Please explain further. Do you have references for the last sentence?
 

FAQ: Does space expansion affect the rate of time?

1. What is space expansion?

Space expansion is the phenomenon in which the distance between objects in the universe increases over time. This is due to the expansion of space itself, which is driven by the force of dark energy.

2. How does space expansion affect the rate of time?

According to the theory of relativity, space and time are interconnected and can affect each other. As space expands, the rate of time also changes. This is because the expansion of space causes a decrease in the gravitational pull between objects, which in turn affects the rate of time.

3. Is the rate of time affected by space expansion uniform?

No, the rate of time is not affected uniformly by space expansion.
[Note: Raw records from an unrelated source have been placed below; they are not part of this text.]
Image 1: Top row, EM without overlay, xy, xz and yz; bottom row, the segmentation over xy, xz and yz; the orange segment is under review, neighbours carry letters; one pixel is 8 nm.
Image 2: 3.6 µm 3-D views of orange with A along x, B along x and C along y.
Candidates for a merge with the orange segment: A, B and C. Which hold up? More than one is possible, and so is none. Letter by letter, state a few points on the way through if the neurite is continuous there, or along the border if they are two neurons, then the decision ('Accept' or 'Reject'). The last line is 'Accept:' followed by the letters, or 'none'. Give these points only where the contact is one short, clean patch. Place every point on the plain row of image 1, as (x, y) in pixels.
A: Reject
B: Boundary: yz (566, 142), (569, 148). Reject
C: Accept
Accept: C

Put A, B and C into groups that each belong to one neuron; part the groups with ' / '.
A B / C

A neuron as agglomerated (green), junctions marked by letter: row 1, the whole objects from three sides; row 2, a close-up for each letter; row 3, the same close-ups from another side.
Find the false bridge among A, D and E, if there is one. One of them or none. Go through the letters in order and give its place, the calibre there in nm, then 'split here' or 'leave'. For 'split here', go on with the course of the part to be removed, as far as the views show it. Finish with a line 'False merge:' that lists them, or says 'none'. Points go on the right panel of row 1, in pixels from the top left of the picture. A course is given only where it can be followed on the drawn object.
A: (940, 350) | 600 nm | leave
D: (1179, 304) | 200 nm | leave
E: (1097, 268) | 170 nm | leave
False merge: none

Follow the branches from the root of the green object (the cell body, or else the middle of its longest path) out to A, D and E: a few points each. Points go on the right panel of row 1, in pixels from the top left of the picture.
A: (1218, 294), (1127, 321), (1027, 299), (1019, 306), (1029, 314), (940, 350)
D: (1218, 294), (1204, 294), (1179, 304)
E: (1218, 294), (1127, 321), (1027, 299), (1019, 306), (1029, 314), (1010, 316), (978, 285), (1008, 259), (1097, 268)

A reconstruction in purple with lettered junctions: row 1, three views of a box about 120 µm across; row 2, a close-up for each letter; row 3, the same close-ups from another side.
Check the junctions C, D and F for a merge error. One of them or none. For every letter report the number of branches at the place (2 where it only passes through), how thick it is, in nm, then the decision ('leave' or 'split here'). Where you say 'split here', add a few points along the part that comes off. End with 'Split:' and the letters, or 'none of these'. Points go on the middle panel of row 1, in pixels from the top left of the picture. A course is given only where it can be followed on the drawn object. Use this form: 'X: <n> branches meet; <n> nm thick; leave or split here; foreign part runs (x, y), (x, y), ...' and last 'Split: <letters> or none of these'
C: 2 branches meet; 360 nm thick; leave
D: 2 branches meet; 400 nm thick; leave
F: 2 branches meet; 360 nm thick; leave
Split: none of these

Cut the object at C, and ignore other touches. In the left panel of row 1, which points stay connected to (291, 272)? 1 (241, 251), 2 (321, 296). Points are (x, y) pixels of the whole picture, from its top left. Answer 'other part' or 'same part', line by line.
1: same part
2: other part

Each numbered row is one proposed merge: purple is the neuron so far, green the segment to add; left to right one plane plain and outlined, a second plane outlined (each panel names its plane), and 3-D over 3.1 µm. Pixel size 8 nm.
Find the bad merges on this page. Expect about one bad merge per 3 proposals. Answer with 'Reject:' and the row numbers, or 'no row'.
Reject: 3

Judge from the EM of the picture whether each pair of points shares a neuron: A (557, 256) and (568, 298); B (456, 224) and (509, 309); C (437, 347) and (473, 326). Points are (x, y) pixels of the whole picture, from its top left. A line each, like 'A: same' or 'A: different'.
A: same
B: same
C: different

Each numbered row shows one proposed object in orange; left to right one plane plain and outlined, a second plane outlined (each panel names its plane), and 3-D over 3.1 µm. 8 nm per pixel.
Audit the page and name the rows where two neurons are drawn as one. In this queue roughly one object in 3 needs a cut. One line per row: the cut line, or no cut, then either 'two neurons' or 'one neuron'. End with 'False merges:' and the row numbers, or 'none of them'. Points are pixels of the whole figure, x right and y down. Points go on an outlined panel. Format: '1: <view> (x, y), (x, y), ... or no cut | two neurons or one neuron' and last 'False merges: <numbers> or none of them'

The farther away an object is from us, the greater the effect of space expansion on the rate of time. This is because the expansion of space is not constant throughout the universe.

4. Can we observe the effects of space expansion on the rate of time?

Yes, we can observe the effects of space expansion on the rate of time through various experiments and observations. For example, the time dilation effect has been observed in experiments involving atomic clocks in orbit around the Earth, where the rate of time is slightly slower due to the effects of space expansion.

5. How does space expansion affect the aging process?

Space expansion does not directly affect the aging process. However, the changes in the rate of time caused by space expansion can have an indirect effect on the aging process. This is because the rate at which cells age is affected by the rate of time, and any changes in this rate can affect the aging process.